The US violinist Hilary Hahn has also known the Lark since her childhood – her mother loved the piece. “It was something I took as part of life’s landscape,” she says. “It didn’t occur to me that it stood for anything else than the piece itself.” Hahn recorded the Lark with Colin Davis and the London Symphony Orchestra in 2003, when she was in her mid-20s. Has her interpretation changed in the years since? “I trust myself more now,” she says. “I’m not as worried about whether I’m doing it right. I’m more intuitive in my playing.”

Some violinists tell me the piece is hard to play; others say not. What does Hahn think? “You have to be very comfortable with the instrument to give it the fluidity it needs,” she says. “You have to be comfortable with being expressive with a very slow bow. It goes high up on the violin and it has to be perfectly in tune, which stresses everyone out. It’s really important that your technique is refined and completely under control if you’re going to have any semblance of the freedom the piece needs. It’s like a duck: on the surface you’re just floating but underneath you’re paddling furiously.” The lark as duck.

Tasmin Little has long been associated with the Lark, recording it twice and playing it at the last night of the Proms in 1995. Does she find it melancholic or joyous, a representation of loss or a celebration of freedom? “Neither one nor the other,” she says. “You take from it what you want. It has a mesmeric quality that gives you space for reflection.”

She says there is a moment near the end where “the clouds have definitely arrived and crossed in front of the sun”, but she doesn’t find it sorrowful. The freewheeling, merrily singing lark simultaneously reminds us of the joy and possibility of life and, as it flies out of sight, of its transience. Little is about to retire from the concert platform and, appropriately, two of her final concerts later this month will feature the Lark.

Thomas Gould, leader of the Britten Sinfonia, recorded it with the Sinfonietta Riga in 2015 and has played it frequently in Albert Hall concerts aimed at a popular audience. “The key to its success is that audiences can just meditate,” he says. “They can lose themselves. It’s not a complicated piece. It doesn’t try too hard: it sets up a mood – one of meditation, calm and beauty – and it stays there.”

Australian violinist Richard Tognetti tells me he was inclined to dismiss it in the early part of his career as “a piece of English frippery”, and would pair it with Ligeti’s violin concerto. “That [programming] started off with a sense of irony,” he says, “but when I really listened to it I realised that The Lark Ascending was actually a radical piece.” He says it is not merely a lovely pastoral tone poem but a work that is “transcendental to the point where you are astral travelling”.

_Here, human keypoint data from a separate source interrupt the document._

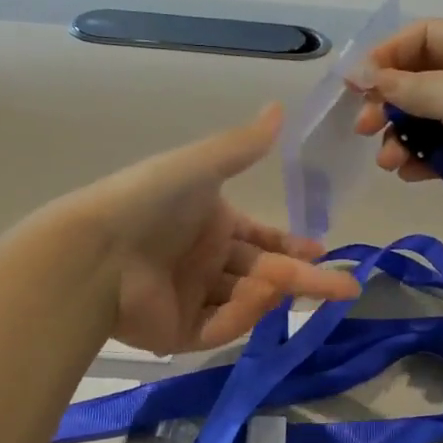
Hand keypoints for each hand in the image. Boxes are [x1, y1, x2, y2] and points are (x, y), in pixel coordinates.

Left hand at [57, 104, 360, 353]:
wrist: (96, 251)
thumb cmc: (152, 200)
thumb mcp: (202, 165)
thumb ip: (244, 145)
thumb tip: (279, 107)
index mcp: (210, 224)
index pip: (260, 239)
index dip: (291, 245)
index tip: (321, 251)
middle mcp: (203, 261)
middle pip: (262, 273)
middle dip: (305, 279)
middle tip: (346, 287)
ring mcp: (190, 299)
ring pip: (246, 301)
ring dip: (274, 292)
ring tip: (297, 283)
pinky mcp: (176, 335)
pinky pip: (220, 328)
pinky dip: (243, 315)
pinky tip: (260, 297)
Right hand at [350, 20, 442, 264]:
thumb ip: (414, 86)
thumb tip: (364, 74)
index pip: (426, 36)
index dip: (388, 55)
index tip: (356, 84)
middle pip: (420, 77)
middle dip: (389, 100)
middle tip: (364, 127)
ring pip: (424, 117)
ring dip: (400, 136)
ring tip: (389, 161)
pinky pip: (437, 149)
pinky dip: (418, 158)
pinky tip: (409, 174)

‘The Lark captures an atmosphere that is very specific but very difficult to define’ ... James Ehnes performs with the London Philharmonic Orchestra in 2019. Photograph: Antonio Zazueta Olmos/The Guardian

The Canadian violinist James Ehnes recorded it with the Royal Liverpool Philharmonic Orchestra in 2018. “It’s a piece that I first got to know in my teens and immediately fell in love with,” he says, “but in North America it’s usually assigned to the concertmaster [the leader of the orchestra’s first violins]. It’s rare that a soloist is brought in for the piece.” Outside the UK at least, the Lark is seen as too short to merit a soloist’s fee, and it’s cheaper to get the orchestra leader to play it instead, so Ehnes says he has had to fight for opportunities to perform it.

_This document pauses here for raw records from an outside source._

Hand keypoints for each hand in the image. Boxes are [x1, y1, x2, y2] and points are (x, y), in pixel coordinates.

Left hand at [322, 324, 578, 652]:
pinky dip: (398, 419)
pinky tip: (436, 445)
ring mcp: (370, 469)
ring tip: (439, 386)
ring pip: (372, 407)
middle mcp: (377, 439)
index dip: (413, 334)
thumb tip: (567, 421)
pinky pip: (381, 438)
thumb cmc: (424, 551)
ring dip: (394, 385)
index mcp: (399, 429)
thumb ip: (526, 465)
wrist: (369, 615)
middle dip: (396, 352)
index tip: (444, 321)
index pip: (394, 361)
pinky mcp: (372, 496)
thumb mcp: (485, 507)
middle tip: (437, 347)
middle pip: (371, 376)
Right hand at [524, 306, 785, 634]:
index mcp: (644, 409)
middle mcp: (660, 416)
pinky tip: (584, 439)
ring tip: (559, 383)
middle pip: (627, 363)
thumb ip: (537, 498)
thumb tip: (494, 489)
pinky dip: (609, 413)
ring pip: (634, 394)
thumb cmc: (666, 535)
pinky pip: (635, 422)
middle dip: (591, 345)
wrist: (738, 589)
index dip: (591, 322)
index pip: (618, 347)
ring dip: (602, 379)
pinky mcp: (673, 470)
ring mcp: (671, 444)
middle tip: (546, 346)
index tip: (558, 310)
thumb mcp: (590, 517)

But the fight has been worth it. “I love the piece. It was a dream come true to record it. There’s a sense of nostalgia to the music, and nostalgia is an incredibly powerful and poignant emotion. It’s a piece that captures an atmosphere that is very specific but very difficult to define. That’s ultimately why music exists: to capture emotions that other artforms can’t express. If we could write it, we wouldn’t need the music.”